Looking at the business ahead, on immigration, on housing and on trade union legislation, I don’t envy the task of our team leaders and whips. They’ve got to decide which are the crunch issues on which we can bring together a coalition of peers to beat the Government in votes on the floor of the House. With Labour Peers so prone to a poor turnout, and Crossbenchers seeking only the strongest of cases before being willing to inflict defeat on Ministers, it is quite a balancing act.

I am reminded though that, in the Lords, there is more than one path to (at least partial) victory. I’ve been pushing behind the scenes for Ministers to accept that their ‘fee waiver’ system for immigrants who are unable to afford new charges the Government has imposed simply isn’t working.

As I told Peers in a debate on the Immigration Bill before Easter, those applying for or renewing visas have to pay £811 per person in application fees, and a £200 annual ‘health surcharge’ to cover their potential use of the NHS. Since visas are usually issued to cover around 2.5 years, that means £500 per person to cover the whole period.
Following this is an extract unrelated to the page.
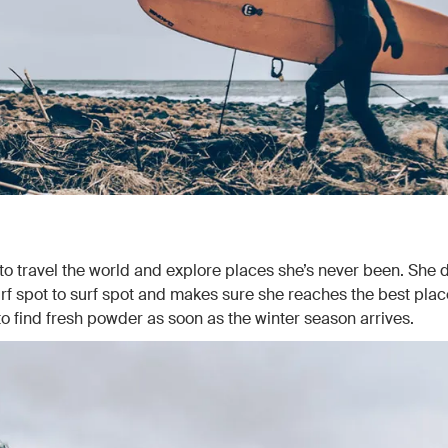
 to travel the world and explore places she’s never been. She d
rf spot to surf spot and makes sure she reaches the best plac
o find fresh powder as soon as the winter season arrives.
So a mother of three will be pay £3244 in application fees and £2000 for the NHS. Ministers strenuously resist the idea of allowing people to pay in instalments, meaning many try to apply for a waiver because they just can’t afford such huge sums up-front. Yet in the last 11 months, the Government rejected 84% of such applications.

Our efforts in the Lords recently succeeded in getting the Minister then in charge of the Immigration Bill, Lord Bates, to visit the excellent Cardinal Hume Centre in Westminster. I arranged with the centre staff that he would be shown six cases chosen at random, where the centre had put in an application for a fee waiver. In one of these, a man who had been living on the streets for two years, was deemed “not destitute”, and therefore refused a waiver. If he isn’t destitute, who is?

If our party were in government again, there would be so much more we could do to help vulnerable people such as these. As it is, we are fighting a government whose caring reflexes are too often inert. Yet this visit, and my later amendments in the Lords at least provoked Lord Bates to promise a review of the way in which fee waiver applications are processed. Having seen at first-hand the thorough status checks undertaken by organisations like the Cardinal Hume Centre on those they help, he seemed to accept that applications which go through such third sector organisations should be treated more seriously.

It will take many further meetings, and badgering to make progress with the review Lord Bates promised – but I am confident we can now make some difference for this group of people. And by achieving a partial victory – without a vote – we have saved up one further opportunity to defeat the government on the floor of the House. I’ve no doubt we’ll draw on that in the coming weeks!

* Dee Doocey became a Liberal Democrat peer in December 2010. She was formerly a member of Richmond Borough Council, the London Assembly and the Metropolitan Police Authority.